**Direction**.
Write out every line of the records below without changing anything, but leave out the pictures.

**Records to process**.
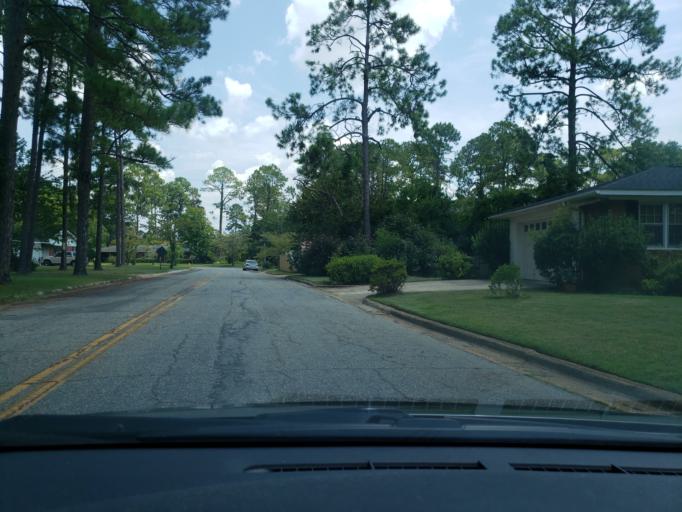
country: US
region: Georgia
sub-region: Dougherty County
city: Albany
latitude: 31.5998
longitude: -84.2057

**Response to the exercise**.
country: US
region: Georgia
sub-region: Dougherty County
city: Albany
latitude: 31.5998
longitude: -84.2057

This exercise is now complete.